(EXERCISE DATA begins)

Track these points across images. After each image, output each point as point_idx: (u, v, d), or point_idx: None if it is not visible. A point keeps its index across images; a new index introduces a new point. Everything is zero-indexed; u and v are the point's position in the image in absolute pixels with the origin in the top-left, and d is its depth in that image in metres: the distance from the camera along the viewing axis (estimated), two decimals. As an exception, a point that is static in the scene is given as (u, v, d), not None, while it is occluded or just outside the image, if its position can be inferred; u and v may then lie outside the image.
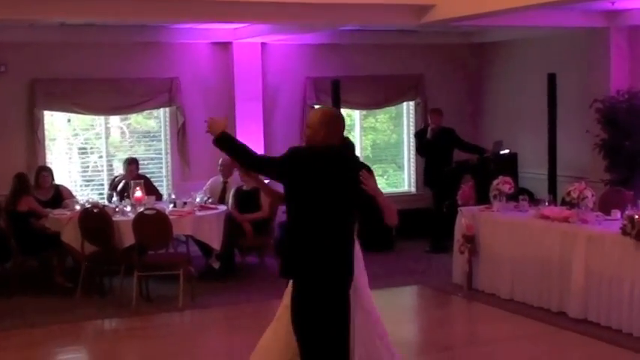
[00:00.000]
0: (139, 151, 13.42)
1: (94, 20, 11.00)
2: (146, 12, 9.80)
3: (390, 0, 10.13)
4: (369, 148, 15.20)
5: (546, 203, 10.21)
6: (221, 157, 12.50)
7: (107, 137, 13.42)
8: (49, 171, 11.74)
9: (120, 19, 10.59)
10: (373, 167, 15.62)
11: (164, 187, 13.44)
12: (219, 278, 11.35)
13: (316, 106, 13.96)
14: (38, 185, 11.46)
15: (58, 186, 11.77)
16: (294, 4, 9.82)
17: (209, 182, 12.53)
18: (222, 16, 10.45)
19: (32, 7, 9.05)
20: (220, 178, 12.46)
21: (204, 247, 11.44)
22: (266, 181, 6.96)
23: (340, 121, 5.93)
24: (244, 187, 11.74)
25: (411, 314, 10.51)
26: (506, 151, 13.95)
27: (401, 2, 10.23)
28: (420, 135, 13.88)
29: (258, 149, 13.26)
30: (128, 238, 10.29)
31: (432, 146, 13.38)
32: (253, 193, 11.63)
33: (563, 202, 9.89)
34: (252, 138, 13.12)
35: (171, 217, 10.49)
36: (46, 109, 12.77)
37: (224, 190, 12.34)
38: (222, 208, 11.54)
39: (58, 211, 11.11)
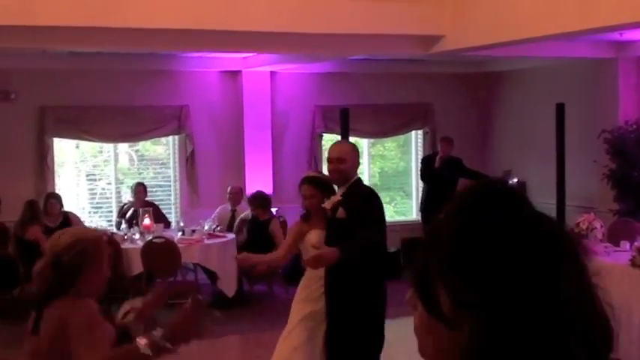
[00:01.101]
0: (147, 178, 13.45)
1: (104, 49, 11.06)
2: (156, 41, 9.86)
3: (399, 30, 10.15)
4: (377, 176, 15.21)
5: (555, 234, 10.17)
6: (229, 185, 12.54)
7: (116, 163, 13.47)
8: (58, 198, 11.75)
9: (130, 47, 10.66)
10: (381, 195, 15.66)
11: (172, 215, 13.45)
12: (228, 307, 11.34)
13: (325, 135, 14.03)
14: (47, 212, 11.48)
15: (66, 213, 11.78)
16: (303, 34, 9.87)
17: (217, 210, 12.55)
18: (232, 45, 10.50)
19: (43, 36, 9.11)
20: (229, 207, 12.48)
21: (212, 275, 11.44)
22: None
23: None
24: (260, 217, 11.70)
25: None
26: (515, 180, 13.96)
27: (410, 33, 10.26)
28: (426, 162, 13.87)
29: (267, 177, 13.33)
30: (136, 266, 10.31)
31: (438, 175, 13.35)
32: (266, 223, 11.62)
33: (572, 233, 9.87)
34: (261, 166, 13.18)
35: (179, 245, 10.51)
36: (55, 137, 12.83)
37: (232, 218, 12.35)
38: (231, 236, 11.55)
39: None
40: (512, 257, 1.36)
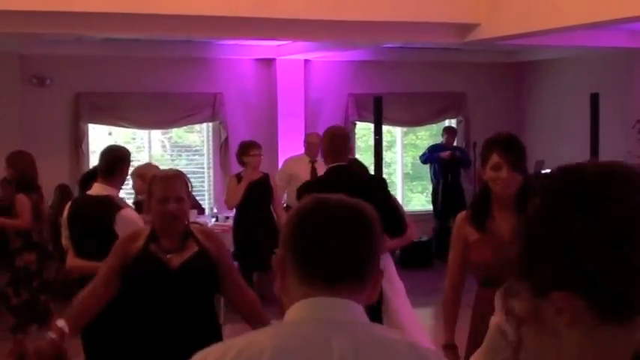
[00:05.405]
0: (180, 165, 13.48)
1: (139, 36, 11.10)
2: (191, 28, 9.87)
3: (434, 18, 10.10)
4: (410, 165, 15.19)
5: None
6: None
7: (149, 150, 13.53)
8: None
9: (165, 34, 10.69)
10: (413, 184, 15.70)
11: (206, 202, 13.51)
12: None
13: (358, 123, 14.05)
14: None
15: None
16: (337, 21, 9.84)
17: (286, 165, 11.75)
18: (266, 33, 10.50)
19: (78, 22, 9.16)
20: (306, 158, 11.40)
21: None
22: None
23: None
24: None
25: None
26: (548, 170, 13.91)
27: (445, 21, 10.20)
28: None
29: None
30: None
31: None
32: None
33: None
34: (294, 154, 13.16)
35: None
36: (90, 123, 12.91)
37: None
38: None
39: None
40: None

(EXERCISE DATA ends)
(EXERCISE DATA begins)

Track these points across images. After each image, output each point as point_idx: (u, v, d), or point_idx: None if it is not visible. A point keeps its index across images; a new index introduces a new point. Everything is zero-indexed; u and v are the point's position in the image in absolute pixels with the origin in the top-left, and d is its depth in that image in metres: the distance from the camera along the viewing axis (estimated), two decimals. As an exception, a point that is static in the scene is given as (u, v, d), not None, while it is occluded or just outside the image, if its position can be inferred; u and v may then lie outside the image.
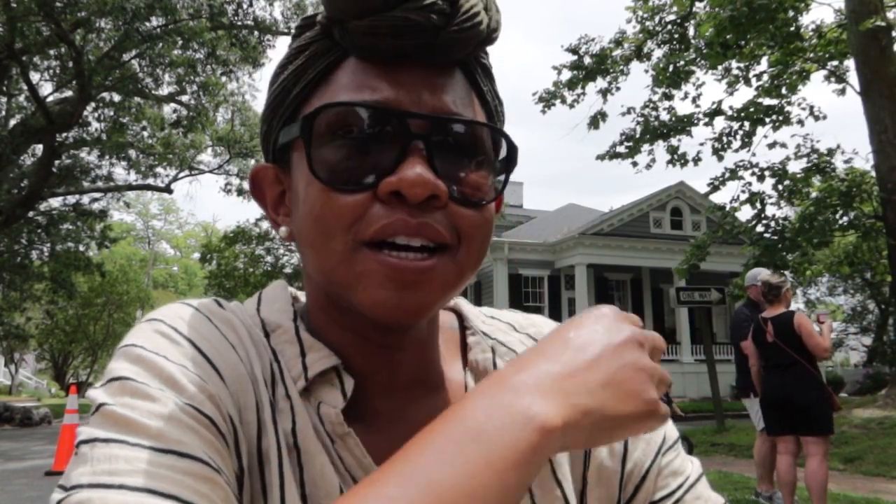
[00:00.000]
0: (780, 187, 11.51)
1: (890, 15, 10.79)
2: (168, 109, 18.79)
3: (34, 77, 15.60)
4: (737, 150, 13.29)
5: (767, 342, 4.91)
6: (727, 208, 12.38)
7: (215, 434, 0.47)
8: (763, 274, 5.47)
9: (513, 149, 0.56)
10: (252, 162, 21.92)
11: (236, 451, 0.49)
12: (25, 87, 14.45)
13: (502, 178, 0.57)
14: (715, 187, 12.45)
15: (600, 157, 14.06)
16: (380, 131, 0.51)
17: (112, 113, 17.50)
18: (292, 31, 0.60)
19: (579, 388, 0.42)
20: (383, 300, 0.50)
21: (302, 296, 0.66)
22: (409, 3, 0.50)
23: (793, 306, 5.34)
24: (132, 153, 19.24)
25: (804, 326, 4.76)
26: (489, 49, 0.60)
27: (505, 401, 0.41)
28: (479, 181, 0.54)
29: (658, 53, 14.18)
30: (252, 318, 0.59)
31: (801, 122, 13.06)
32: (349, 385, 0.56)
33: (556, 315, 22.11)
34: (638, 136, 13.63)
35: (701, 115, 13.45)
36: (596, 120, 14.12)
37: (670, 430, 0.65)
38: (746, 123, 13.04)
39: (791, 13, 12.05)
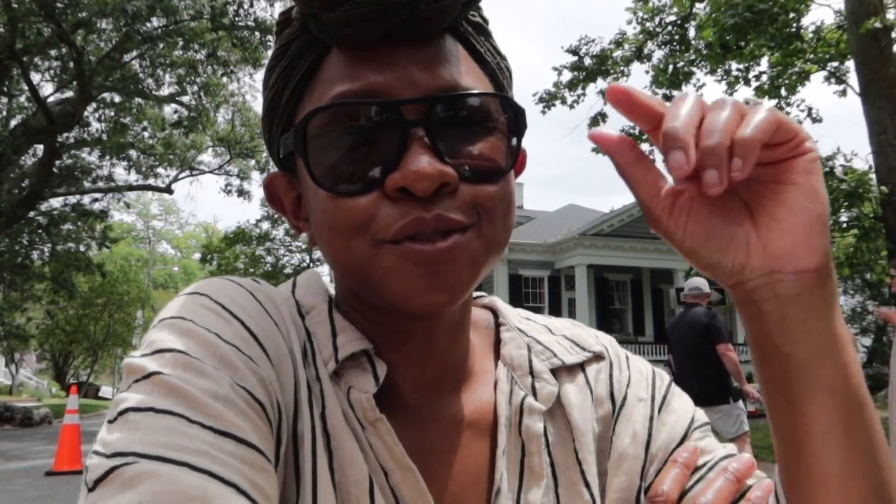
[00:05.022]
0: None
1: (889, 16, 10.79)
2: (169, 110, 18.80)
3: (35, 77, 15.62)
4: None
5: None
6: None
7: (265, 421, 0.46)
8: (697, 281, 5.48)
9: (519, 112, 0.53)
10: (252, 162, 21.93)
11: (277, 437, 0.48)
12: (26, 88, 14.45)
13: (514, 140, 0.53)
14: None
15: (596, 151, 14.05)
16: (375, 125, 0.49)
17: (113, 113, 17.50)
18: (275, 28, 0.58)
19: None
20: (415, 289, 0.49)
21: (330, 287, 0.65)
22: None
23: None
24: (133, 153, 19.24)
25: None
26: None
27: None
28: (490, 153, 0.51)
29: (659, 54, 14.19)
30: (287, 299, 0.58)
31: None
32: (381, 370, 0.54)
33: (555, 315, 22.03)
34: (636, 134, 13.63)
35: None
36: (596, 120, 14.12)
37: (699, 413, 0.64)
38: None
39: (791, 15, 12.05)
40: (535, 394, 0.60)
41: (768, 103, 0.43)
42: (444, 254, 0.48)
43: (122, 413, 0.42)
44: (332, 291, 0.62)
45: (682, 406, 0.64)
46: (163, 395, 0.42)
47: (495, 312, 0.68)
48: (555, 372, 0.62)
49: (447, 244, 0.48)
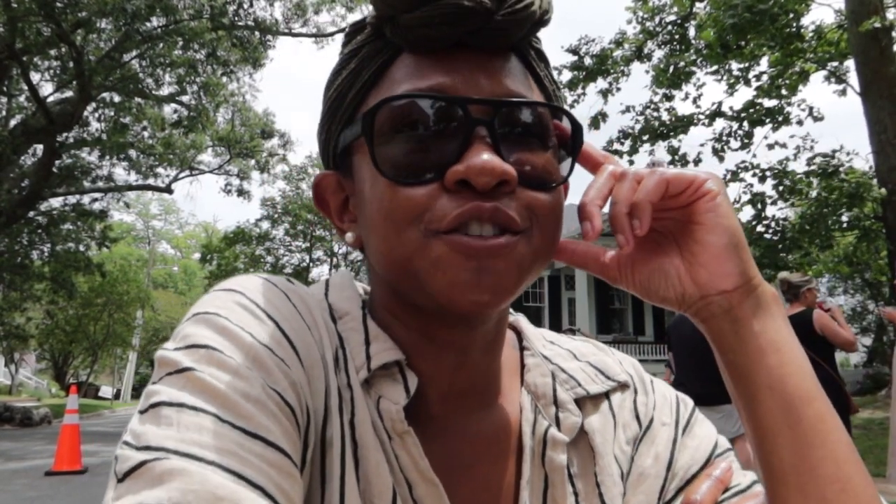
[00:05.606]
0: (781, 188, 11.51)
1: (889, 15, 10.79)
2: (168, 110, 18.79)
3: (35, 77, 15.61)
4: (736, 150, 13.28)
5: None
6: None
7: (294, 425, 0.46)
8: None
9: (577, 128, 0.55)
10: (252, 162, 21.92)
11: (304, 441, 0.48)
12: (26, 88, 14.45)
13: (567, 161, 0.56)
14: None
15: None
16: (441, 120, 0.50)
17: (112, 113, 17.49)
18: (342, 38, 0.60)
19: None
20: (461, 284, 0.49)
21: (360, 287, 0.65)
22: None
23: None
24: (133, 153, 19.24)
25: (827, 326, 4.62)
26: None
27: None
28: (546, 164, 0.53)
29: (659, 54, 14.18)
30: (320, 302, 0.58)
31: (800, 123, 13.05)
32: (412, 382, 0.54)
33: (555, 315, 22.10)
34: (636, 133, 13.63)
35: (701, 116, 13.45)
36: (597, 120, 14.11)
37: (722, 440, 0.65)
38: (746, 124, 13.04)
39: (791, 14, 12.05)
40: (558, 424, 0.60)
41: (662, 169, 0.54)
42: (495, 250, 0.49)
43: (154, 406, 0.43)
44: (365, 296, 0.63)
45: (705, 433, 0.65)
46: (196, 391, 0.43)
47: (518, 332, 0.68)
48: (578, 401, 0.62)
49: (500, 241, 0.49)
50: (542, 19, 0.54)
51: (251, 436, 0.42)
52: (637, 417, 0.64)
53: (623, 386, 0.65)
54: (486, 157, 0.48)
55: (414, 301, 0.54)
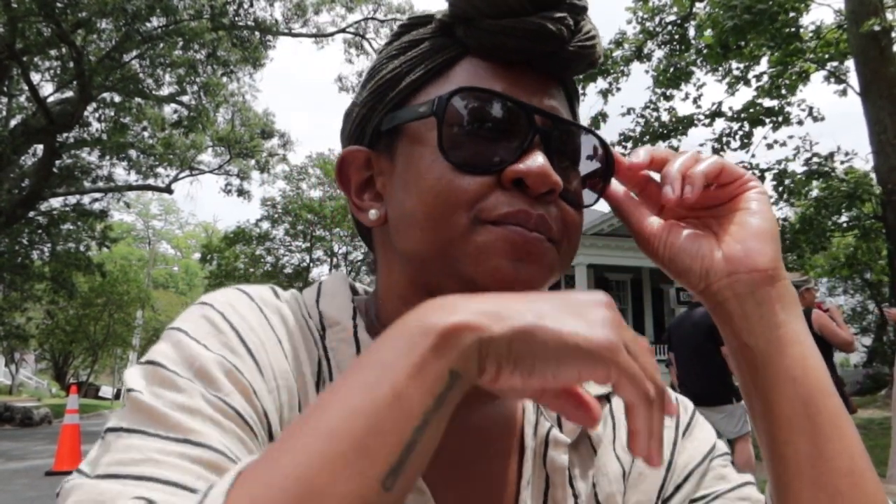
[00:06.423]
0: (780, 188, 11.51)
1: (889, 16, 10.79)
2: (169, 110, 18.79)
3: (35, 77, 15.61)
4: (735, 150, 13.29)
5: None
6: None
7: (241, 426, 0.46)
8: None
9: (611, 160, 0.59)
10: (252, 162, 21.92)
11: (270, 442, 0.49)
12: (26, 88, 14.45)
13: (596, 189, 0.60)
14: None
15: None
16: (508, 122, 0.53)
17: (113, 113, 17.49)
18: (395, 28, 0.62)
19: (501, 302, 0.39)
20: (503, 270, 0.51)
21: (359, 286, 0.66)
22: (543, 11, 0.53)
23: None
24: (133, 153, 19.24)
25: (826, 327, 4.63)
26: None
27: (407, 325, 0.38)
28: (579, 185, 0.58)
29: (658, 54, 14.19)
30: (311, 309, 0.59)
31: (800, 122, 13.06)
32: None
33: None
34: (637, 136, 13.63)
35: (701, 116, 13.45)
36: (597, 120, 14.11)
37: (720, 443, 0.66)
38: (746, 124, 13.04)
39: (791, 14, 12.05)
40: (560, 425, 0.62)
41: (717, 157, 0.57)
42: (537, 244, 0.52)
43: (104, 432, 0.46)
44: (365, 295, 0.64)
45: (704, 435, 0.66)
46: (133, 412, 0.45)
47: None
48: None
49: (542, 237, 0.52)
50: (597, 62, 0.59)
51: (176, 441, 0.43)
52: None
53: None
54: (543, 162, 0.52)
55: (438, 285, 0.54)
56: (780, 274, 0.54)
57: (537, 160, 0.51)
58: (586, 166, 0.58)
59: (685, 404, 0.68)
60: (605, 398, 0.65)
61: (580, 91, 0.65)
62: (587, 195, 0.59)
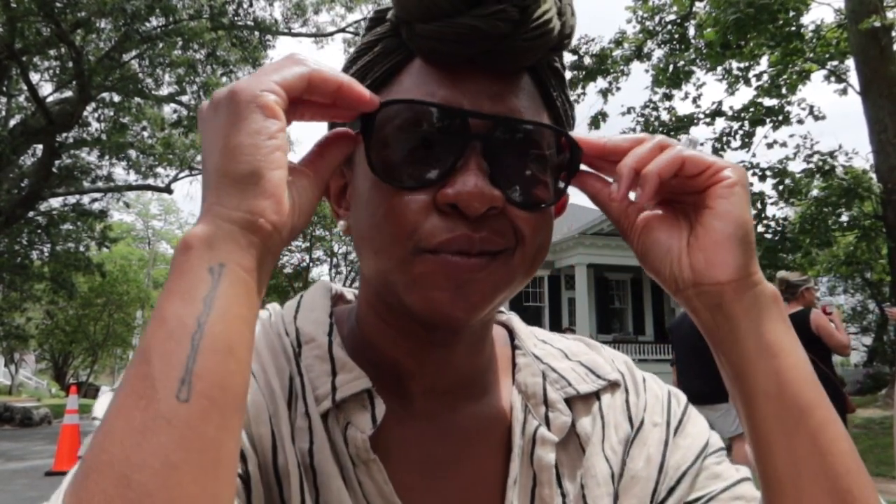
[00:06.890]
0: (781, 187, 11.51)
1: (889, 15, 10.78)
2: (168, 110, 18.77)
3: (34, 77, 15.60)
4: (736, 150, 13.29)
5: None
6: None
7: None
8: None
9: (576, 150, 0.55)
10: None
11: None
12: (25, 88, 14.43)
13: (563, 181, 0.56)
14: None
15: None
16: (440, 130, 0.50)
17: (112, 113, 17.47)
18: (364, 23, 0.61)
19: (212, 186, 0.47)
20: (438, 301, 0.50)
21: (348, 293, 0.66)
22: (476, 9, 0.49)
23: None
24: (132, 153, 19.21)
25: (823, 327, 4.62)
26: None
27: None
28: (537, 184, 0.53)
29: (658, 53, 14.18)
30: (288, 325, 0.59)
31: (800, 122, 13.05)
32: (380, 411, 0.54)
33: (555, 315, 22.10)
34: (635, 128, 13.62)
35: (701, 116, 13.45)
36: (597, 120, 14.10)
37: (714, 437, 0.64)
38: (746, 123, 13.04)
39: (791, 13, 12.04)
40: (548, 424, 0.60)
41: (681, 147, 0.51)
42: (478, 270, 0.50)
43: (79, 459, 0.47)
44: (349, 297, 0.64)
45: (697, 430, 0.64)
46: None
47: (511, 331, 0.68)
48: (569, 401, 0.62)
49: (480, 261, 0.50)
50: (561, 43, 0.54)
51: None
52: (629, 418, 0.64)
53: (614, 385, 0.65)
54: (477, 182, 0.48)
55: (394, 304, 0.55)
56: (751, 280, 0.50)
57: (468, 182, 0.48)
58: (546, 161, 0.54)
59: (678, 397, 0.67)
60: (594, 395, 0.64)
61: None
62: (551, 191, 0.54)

(EXERCISE DATA ends)

EXERCISE GOAL
Please transcribe only the lines in the records above running from the line that has "16: (294, 4, 9.82)" through the line that has "34: (252, 138, 13.12)", both included, exactly as they appear.

EXERCISE OUTPUT
16: (294, 4, 9.82)
17: (209, 182, 12.53)
18: (222, 16, 10.45)
19: (32, 7, 9.05)
20: (220, 178, 12.46)
21: (204, 247, 11.44)
22: (266, 181, 6.96)
23: (340, 121, 5.93)
24: (244, 187, 11.74)
25: (411, 314, 10.51)
26: (506, 151, 13.95)
27: (401, 2, 10.23)
28: (420, 135, 13.88)
29: (258, 149, 13.26)
30: (128, 238, 10.29)
31: (432, 146, 13.38)
32: (253, 193, 11.63)
33: (563, 202, 9.89)
34: (252, 138, 13.12)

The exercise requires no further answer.